Stage 4 was hot, hot, hot. It was windy too, and when the wind was at our backs, the heat really felt oppressive. We all made extensive use of the motorbike water-suppliers that day. Team Coco was, at this point, in control of the race, and they controlled the pace throughout the stage. No one could get away, and eventually everyone stopped trying. It came down to a bunch sprint. I gave the sprint a shot but only ended up with (I think) 12th. By the way, the Guyanese can sprint!
That afternoon we took the ferry back to Georgetown and got ready for the final stage.
Stage 5- The “hilly” stage
The Guyanese version of hilly was severely disappointing for a guy hoping to distinguish himself on some climbs. They weren’t climbs. Very, very gradual rises would be more accurate. The leaders would jump out of the saddle and sprint half-way up, then run out of steam and lose all their speed. I stayed seated, let the crazy accelerations go, then calmly pulled them back. Again and again I did this. Nearing the end I still had pretty good legs, and I felt I had one last chance to break the top ten. Suddenly there were cattle running along next to us, which was distracting to say the least. Right then Scott hit a big pothole, and went down hard, damaging his collarbone. He took a bunch of other people out, too. Including me. I wasn’t hurt though, and my bike was fine, so I jumped back on and started chasing. By this time it was near the end of the race, so the pace was high, and I had to dig really deep to catch back onto the peloton. I did catch them though, and moved up to the front in time to be ahead of a separation. I was kind of spent at that point, but I managed to hold onto the lead group up to the finish. Tenth-ish, again.
That afternoon we had the awards ceremony in a big theatre. Trophies and prize money were handed out, speeches were made, and then Scott got to give out all the kit we’d brought from New York. It was an absolute feeding frenzy, but everybody got something.
As icing on the cake, there was a juniors race the following day. Scott, Geron and I all got to go along, this time on motorbikes. I rode bitch behind Lear, and gave out water. Scott rode a scooter that could barely keep up with the race.
Those poor kids crashed all over the place. At one point Lear dropped back to the truck and yelled at the driver to back off, and sure enough, literally ten seconds later, there was a huge crash. (Thank you Lear!) The kids rode valiantly, and it was actually a really exciting finish. Many of them were in their new kits. It was funny to see kits from teams we know (or have known) in New York—Teany, Sid’s– on a bunch of kids racing in the tropics.

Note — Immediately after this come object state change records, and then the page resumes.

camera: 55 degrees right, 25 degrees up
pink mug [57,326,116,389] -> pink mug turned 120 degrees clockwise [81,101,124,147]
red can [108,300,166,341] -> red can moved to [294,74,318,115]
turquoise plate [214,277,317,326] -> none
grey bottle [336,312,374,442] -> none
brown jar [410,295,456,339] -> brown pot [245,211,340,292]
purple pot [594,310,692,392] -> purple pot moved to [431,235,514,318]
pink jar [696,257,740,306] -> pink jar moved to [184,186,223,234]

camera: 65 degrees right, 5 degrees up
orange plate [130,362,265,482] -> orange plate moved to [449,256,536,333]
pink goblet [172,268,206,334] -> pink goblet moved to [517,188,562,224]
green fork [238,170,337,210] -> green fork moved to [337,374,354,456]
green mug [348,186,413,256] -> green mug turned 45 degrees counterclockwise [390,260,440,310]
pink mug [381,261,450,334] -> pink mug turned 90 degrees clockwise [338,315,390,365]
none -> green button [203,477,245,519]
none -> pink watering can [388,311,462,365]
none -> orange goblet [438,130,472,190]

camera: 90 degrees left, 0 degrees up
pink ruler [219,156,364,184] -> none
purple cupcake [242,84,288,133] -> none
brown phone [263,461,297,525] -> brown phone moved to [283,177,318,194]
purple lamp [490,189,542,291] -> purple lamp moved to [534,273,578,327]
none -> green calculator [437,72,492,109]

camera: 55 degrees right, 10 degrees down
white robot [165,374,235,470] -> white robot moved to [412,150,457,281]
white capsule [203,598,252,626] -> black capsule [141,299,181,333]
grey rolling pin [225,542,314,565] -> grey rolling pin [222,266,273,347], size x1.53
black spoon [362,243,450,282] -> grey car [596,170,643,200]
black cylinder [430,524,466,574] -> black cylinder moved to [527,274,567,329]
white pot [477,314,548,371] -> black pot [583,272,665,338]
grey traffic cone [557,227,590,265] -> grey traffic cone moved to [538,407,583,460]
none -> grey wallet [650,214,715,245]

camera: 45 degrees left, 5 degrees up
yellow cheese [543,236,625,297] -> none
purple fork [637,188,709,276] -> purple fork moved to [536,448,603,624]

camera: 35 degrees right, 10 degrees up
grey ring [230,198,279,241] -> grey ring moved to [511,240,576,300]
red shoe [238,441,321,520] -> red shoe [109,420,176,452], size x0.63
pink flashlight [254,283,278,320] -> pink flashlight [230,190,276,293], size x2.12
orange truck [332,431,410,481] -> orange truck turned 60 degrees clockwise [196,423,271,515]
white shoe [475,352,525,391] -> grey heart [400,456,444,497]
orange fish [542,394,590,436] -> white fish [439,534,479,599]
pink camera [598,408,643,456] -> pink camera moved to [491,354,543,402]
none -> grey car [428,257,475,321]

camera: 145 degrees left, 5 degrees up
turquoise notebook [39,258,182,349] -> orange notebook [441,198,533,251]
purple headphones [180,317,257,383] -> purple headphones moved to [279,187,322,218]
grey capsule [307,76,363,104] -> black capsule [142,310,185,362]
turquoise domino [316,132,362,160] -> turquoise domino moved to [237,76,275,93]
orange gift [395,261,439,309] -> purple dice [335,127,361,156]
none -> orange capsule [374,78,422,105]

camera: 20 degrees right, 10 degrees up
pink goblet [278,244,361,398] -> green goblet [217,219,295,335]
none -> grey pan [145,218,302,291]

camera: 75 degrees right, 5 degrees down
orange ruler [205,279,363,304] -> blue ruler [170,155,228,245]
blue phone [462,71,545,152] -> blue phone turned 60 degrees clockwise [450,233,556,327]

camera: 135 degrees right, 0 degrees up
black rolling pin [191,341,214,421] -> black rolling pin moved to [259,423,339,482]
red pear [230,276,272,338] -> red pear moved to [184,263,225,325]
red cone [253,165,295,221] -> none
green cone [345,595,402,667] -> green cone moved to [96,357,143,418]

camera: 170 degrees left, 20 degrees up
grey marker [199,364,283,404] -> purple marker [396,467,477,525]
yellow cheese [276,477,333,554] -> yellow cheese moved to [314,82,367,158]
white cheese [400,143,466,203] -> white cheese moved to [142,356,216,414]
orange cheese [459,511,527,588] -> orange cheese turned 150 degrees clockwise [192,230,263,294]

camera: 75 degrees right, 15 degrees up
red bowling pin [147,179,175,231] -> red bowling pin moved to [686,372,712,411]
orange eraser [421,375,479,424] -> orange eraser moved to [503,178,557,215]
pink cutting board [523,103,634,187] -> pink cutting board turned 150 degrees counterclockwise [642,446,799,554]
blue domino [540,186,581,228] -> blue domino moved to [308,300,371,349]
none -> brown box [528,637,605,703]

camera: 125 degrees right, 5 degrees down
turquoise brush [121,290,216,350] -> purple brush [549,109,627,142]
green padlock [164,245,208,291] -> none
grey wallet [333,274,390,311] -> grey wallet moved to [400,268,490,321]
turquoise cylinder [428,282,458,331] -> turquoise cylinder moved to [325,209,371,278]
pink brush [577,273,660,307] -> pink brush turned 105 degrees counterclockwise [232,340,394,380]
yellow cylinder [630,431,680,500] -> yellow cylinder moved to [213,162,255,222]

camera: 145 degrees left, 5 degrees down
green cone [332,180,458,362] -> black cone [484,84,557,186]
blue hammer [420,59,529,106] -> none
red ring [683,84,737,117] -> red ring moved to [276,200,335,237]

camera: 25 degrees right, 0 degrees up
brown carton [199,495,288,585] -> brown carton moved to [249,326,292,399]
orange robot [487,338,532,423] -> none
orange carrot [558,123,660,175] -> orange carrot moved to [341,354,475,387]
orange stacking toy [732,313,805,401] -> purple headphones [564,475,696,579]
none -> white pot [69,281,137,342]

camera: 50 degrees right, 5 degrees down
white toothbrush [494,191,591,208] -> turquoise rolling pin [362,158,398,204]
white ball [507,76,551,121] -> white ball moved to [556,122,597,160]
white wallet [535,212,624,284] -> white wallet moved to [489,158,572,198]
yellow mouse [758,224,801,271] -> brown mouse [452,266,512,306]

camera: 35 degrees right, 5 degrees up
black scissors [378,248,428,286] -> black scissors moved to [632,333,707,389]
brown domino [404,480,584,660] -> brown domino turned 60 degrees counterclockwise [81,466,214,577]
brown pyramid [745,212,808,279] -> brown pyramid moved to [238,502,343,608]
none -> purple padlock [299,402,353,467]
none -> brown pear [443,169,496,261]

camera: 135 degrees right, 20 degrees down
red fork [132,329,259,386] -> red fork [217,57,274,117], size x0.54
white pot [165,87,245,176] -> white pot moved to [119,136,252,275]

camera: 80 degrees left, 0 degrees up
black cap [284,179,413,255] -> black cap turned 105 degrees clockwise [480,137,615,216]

Unfortunately the race organizers only reported the top ten places, so I don’t know how I placed over all. I do know there were only thirty finishers of the original seventy. It doesn’t matter too much, honestly. It was an absolutely incredible experience. And I can’t say enough about the people there. Lovely. Everyone asked (almost demanded) that I come back next year, and to please bring friends. I hope that some people who read this will consider going. You won’t regret it.